ParaSwap, a leading decentralized finance (DeFi) aggregator, demonstrated its commitment to user protection when swiftly responding to a critical vulnerability in its newly launched Augustus v6 contract.
Despite the potential for a significant loss of funds, ParaSwap’s vigilant team detected the flaw on March 20, promptly pausing the v6 API and securing users through a white-hat intervention.
By advising users to revoke permissions for the vulnerable contract, ParaSwap exemplified transparency and accountability in the DeFi space.
Despite their proactive measures, a hacker managed to exploit the vulnerability, resulting in approximately $24,000 in losses across four addresses.
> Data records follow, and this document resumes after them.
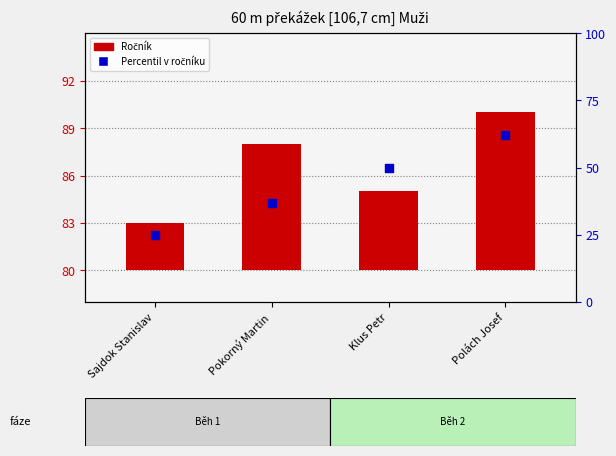

What is the total value across all series at Sajdok Stanislav?

28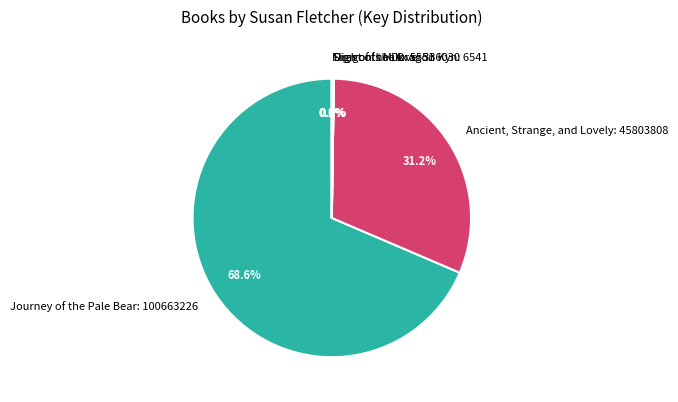

What portion of the pie excludes Journey of the Pale Bear: 100663226?

31.4%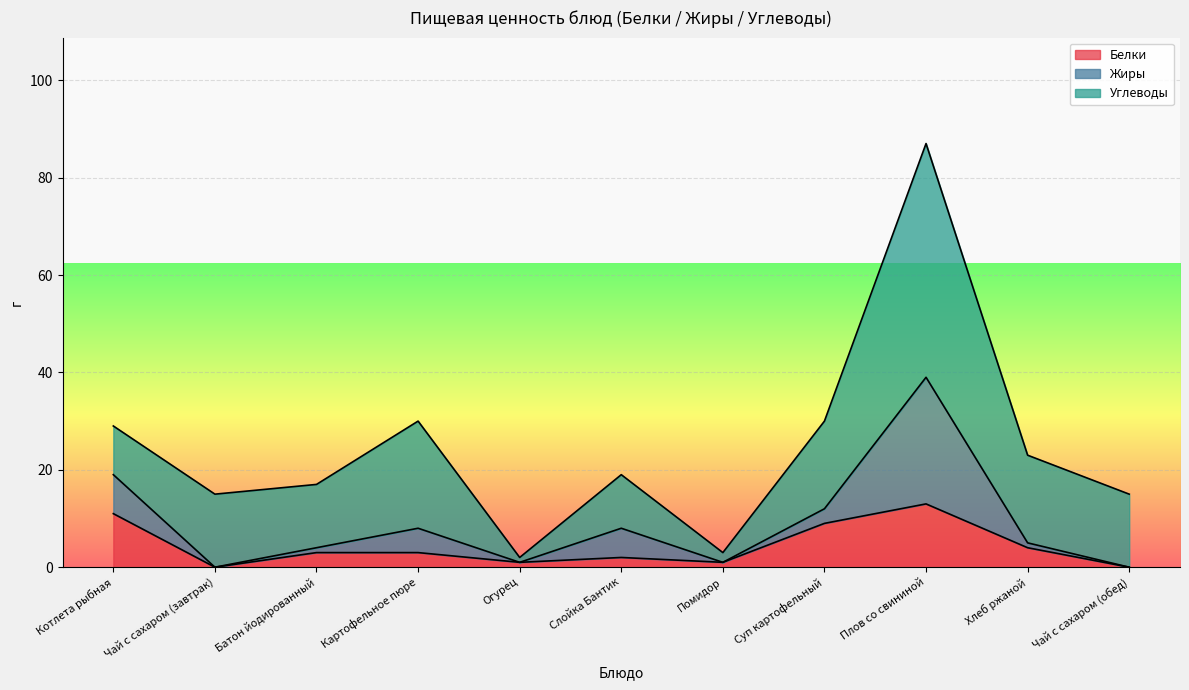

Where is Углеводы nearest to the value 24?

Картофельное пюре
However, ParaSwap’s swift action minimized the impact, with only 386 addresses affected.
ParaSwap continues to urge affected users to report any potential losses, underscoring their dedication to maintaining a secure and reliable platform for all participants.
ParaSwap added, “We have successfully recovered funds for all addresses, and more details about the refund process will be shared soon.”
Furthermore, ParaSwap has disabled support for the compromised v6 contract in its recently revised user interface (UI) and reverted to utilizing v5.
ParaSwap updated on X, users of Polygon, BNB, and Avalanche can rest assured that their security is fully ensured. The v6 contracts have been self-destructed, rendering them inaccessible to potential attackers.